A 2007 study released in the Journal of Oral Diseases found that bad breath was more frequent in people suffering from GERD than people with other digestive issues, perhaps due to the fact that the condition can harm the tissue in the throat of an individual.

Solution

Avoid eating foods that can trigger acid reflux. This includes spicy food and drinks, as well as fruit juices and the caffeine in coffee. 

Foods with a high content of fiber can help your digestion flow smoothly and helps prevent the reflux. In lieu of drinking a sour, sweet drink, sipping (still and without carbonation) water will be less a burden to digest and assist in washing away bacteria that cause a stink.

12. Strep The Throat

The Strep is the name of a bacteria-based infection and not a virus, and the invading bugs could make your breath smell unpleasant, according to the doctor Dr. Grbic. It’s not just that, different types of sinus infection may develop into bacterial infections that create an unpleasant, pus-like type of mucus. (Sorry for the image.)
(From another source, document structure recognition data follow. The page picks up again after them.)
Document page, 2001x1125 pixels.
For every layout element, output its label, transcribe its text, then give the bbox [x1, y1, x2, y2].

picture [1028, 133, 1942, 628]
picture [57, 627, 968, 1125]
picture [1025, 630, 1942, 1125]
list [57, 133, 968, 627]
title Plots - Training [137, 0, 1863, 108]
Additionally, certain illnesses are also related to certain varieties of bacteria recognized to cause a particular unpleasant odor inside a person’s mouth.

Solution

To remove any bacteria within your mouth, scrub your teeth every day by scraping your tongue every time, and then gargling with water following each meal.

13. Poor Digestive Health

A healthy digestive system is crucial for optimal overall health. Within your digestive system, you’ll find millions of helpful bacteria that affect various body functions including your immune system.
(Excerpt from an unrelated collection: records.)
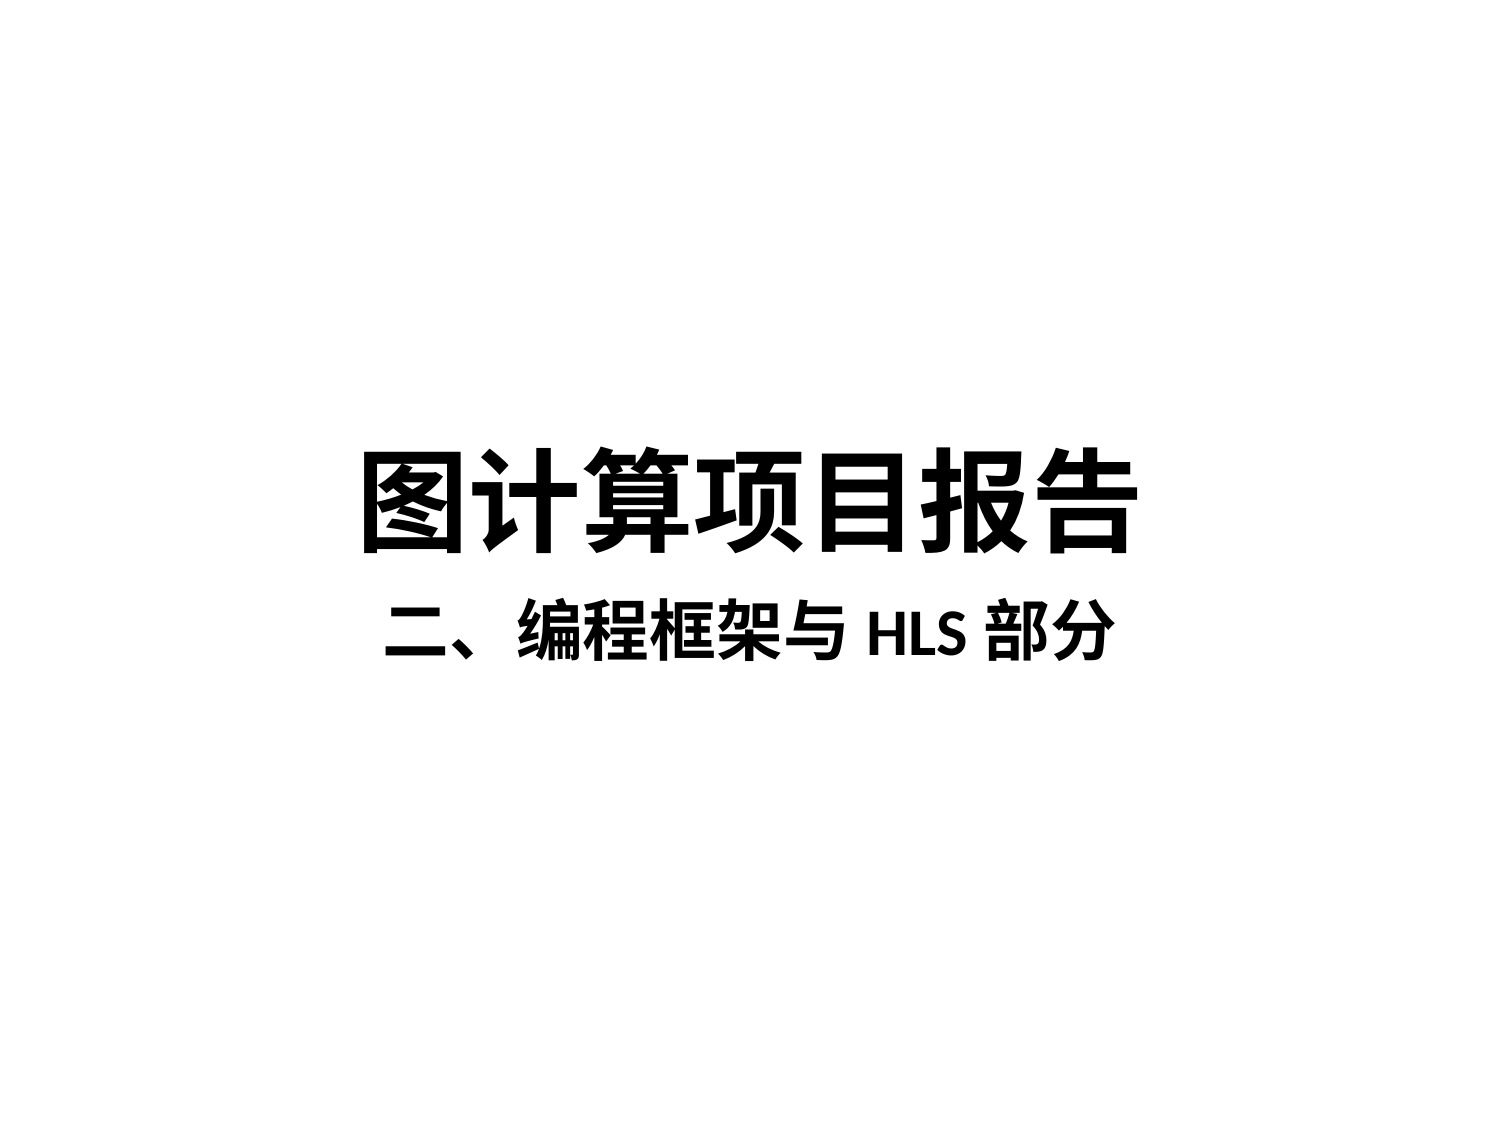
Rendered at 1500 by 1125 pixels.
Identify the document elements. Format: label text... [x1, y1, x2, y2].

title 图计算项目报告 [112, 184, 1388, 576]
subtitle 二、编程框架与HLS部分 [187, 590, 1313, 863]
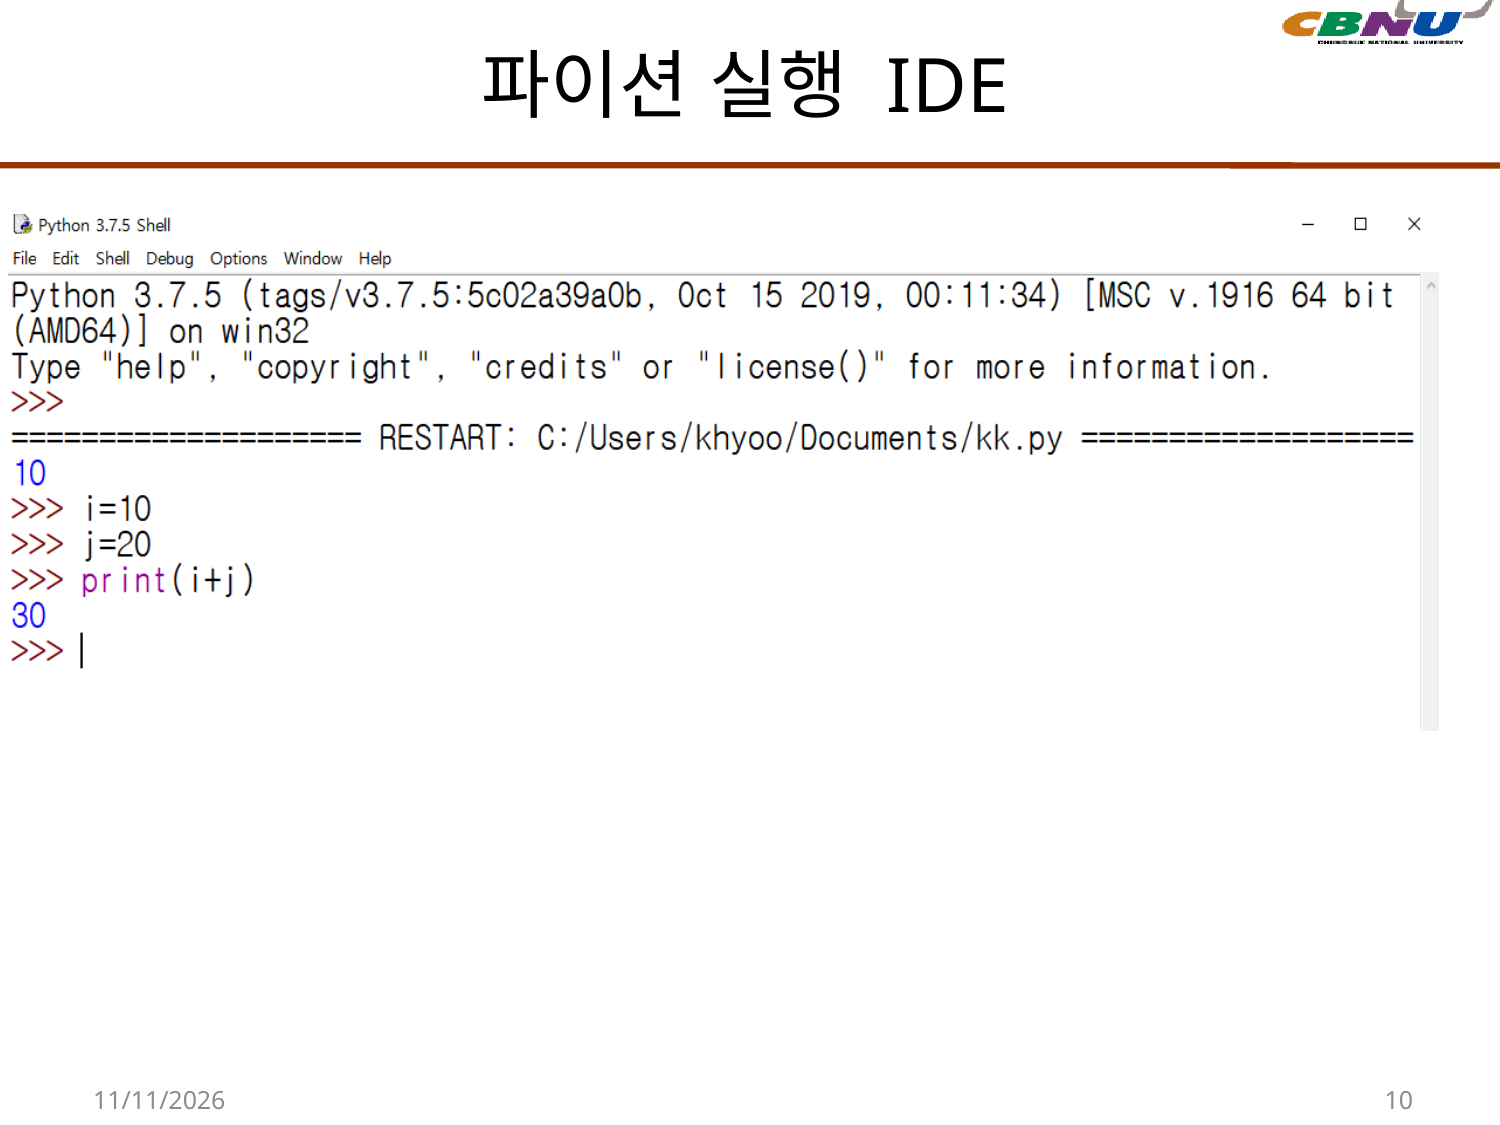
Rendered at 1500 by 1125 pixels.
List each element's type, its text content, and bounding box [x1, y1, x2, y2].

title 파이션 실행 IDE [70, 23, 1421, 143]
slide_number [78, 1078, 429, 1125]
picture [1277, 0, 1500, 47]
slide_number 10 [1078, 1078, 1429, 1125]
picture [8, 207, 1439, 731]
Studies have shown that approximately 81% of your body’s immune system’s functions are located within your digestive tract. 

The ratio of gut bacteria that are good and bad bacteria is an important indicator of of your well-being. 
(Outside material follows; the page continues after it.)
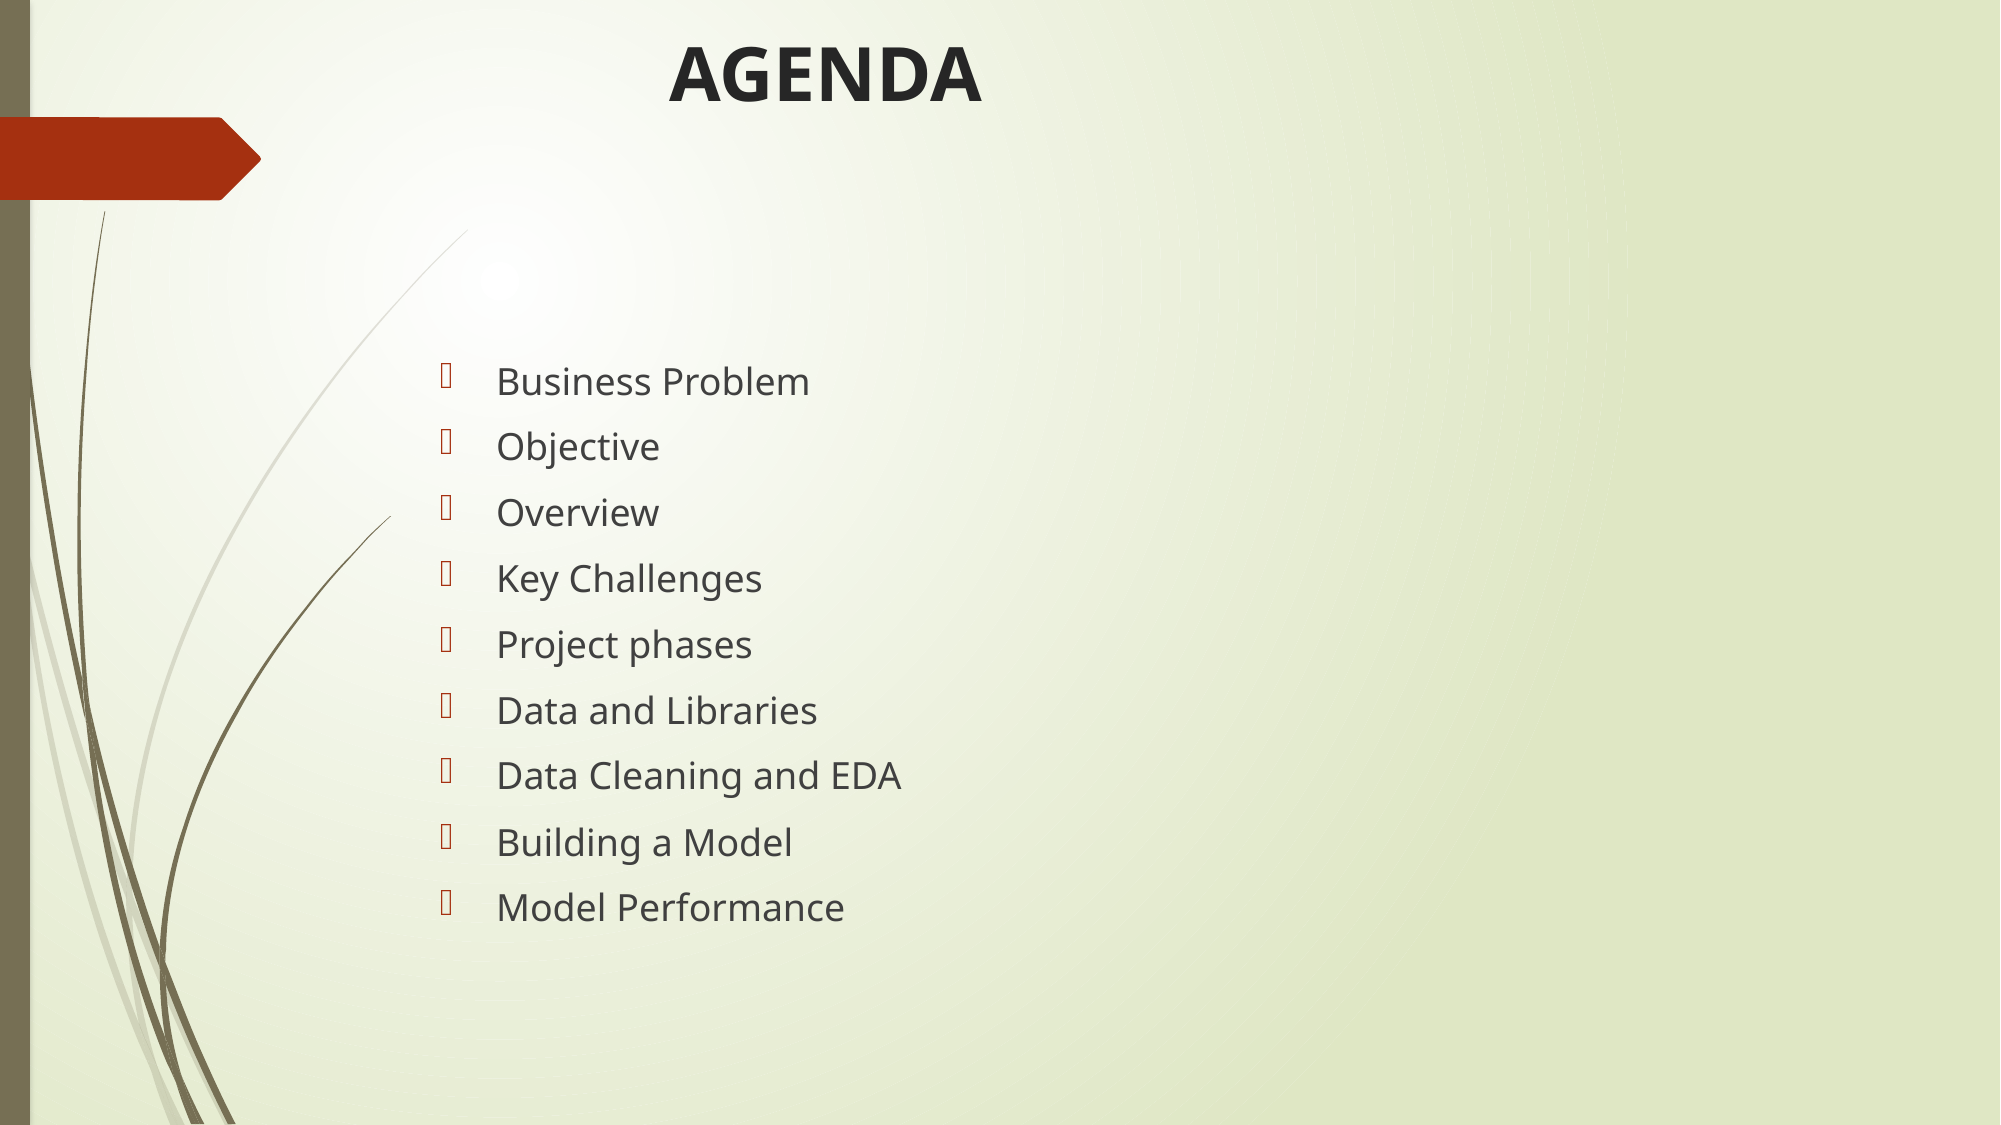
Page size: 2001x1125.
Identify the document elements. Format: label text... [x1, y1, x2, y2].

list Business Problem Objective Overview Key Challenges Project phases Data and Libraries Data Cleaning and EDA Building a Model Model Performance [424, 350, 1888, 970]
title AGENDA [654, 19, 2000, 234]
Your gut needs to have an equilibrium of around 85 percent healthy bacteria and 15 percent of bad. 

A mismatch between the good bacteria and those that are bad could lead to a variety of health issues that are more severe than bad breath or body smell.

The gut flora that isn’t optimal could cause you to be at risk of ailments that are that are linked by bad breath. A smell of fish in your breath could indicate kidney issues and fruity breath could indicate an uncontrolled case of diabetes.

Solution

This is the reason why reseeding your colon with good bacteria can be crucial to ensure optimal health and prevention. 

However, before I outline the steps needed to aid you in this first, you need to know the way the food you diet plays a major influence on the health of the gut bacteria.

14. Compromised Immunity

The foundation of health is a functioning immune system. Our immune system builds antibodies to shield the body from being absorbed by pathogens.

Many auto-immune disorders and any period of weakening immunity can lead to the condition of halitosis. 

This is due to the fact that the bad bacteria that reside within the mouth aren’t being dealt with properly by the immune system.

Solution

In the end there is a significant connection with the immune system as well as the health of your teeth. If you think this might be the case, keep building your immunity through gentle exercise along with good sleep as well as other healthy living habits.